Vom Individualverkehr zum Massenstau: Ein sehenswerter Animationsfilm aus den Sechzigern gibt der Ausstellung „Automania“ im Museum of Modern Art in New York nicht nur ihren Titel. Er führt auch drastisch vor Augen, wie sich der Fortschritt im ausufernden Autoverkehr selbst lahmlegt.

Von Thomas Wagner.

Seit es in den 1890er-Jahren die damals noch sehr staubigen Straßen zu erobern begann, hat das Automobil die Art und Weise von Grund auf verändert, wie wir uns fortbewegen, leben und arbeiten. Auch heute sind Autos für viele noch immer Sehnsuchtsobjekt und Statussymbol, Ausdruck eines modernen, weil mobilen Lebensstils – und ein ästhetisches, nicht selten erotisch besetztes Objekt. Mobil und schnell zu sein gilt als modern, langsam und sesshaft sein ist dagegen ein alter Hut. Es überrascht deshalb wenig, dass das Auto in einer auf permanentes Wachstum programmierten Gesellschaft zum ultimativen Fortschrittssymbol und unverzichtbaren Fetisch avancierte. Seit die italienischen Futuristi zu Beginn des 20. Jahrhunderts im Automobil frenetisch die Verschmelzung von Mensch und Maschine feierten, wurden Städte und Häuser schnellstraßengerecht zugerichtet, Natur und Landschaft einem dicht geknüpften Netz aus Verkehrsadern geopfert. Die Schönheit der Nike von Samothrake ward da längst millionenfach von Blechkleidern übertrumpft worden, die dem rasenden Fortschritt auf den Leib schneidert wurden.

ARBEITSANWEISUNGEN:
a – Gib aus dem Seitenausschnitt die Passage wortgetreu wieder, beginnend mit „Vom Individualverkehr zum“ und fortlaufend bis einschließlich „Autoverkehr selbst lahmlegt.“.
b – Nenne alle Tätigkeiten, deren Art und Weise das Automobil laut dem Seitenausschnitt von Grund auf verändert hat.
c – In welchem Museum ist die Ausstellung „Automania“ laut dem Seitenausschnitt zu sehen?

ZEILENAUSZÜGE:
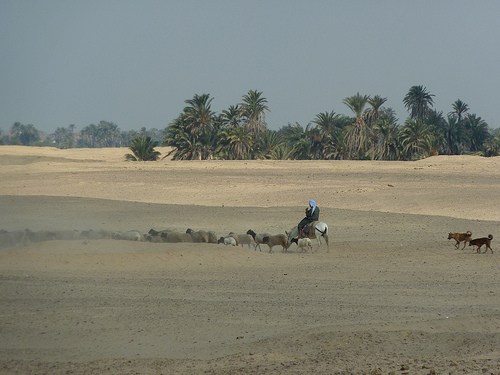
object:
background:
[0, 1, 499, 161]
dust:
[0, 220, 197, 256]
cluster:
[122, 72, 496, 165]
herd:
[0, 215, 335, 262]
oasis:
[0, 194, 498, 371]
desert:
[0, 143, 500, 373]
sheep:
[256, 230, 291, 253]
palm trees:
[161, 89, 220, 162]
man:
[301, 199, 326, 224]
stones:
[379, 360, 500, 374]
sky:
[0, 0, 495, 88]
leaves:
[160, 91, 219, 162]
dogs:
[463, 233, 497, 254]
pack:
[301, 225, 310, 237]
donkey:
[285, 215, 333, 250]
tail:
[318, 223, 330, 241]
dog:
[446, 231, 471, 251]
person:
[294, 199, 323, 232]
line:
[0, 81, 499, 161]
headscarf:
[305, 199, 321, 217]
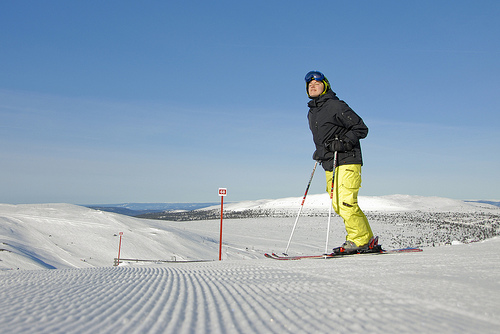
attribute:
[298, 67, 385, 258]
man — skiiing, woman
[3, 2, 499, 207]
sky — blue, `blue, clear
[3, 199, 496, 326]
snow — fresh, fluffy, white, hilly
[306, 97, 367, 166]
jacket — black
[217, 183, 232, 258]
sign — red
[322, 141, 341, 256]
ski pole — red, white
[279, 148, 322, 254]
ski pole — red, white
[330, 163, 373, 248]
pants — yellow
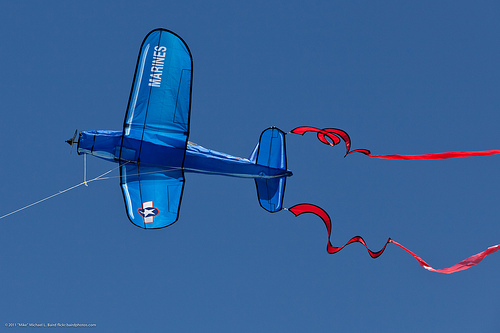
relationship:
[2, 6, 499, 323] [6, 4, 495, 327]
scene during day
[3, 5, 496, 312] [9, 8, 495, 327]
no clouds in sky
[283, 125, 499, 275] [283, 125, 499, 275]
ribbon on ribbon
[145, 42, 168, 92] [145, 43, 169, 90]
marines on kite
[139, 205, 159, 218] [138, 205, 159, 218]
star in circle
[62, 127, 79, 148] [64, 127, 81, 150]
propeller on kite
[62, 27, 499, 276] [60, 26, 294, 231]
airplane outlined black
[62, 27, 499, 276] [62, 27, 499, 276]
airplane shaped airplane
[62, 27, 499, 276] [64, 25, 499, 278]
airplane in sky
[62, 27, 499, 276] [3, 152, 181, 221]
airplane white string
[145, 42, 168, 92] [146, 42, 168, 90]
marines white logo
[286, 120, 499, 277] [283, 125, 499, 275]
long kite ribbon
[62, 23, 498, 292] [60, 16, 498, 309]
airplane flying sky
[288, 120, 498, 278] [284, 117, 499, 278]
ribbon behind airplane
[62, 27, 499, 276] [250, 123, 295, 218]
airplane back wing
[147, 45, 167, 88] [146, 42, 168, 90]
marines marines logo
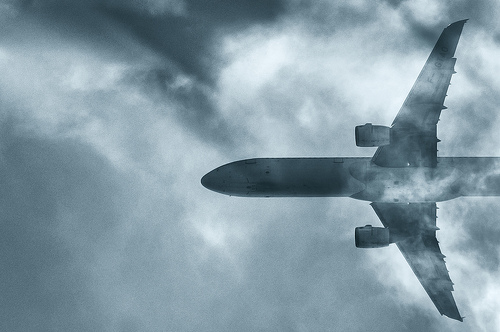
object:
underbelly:
[270, 164, 421, 194]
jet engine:
[349, 160, 463, 184]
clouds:
[114, 53, 249, 164]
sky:
[0, 0, 499, 330]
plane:
[199, 17, 500, 324]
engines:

LÖSUNGEN:
a –
Vom Individualverkehr zum Massenstau: Ein sehenswerter Animationsfilm aus den Sechzigern gibt der Ausstellung „Automania“ im Museum of Modern Art in New York nicht nur ihren Titel. Er führt auch drastisch vor Augen, wie sich der Fortschritt im ausufernden Autoverkehr selbst lahmlegt.

b – Sich fortbewegen, leben und arbeiten.

c – Im Museum of Modern Art in New York.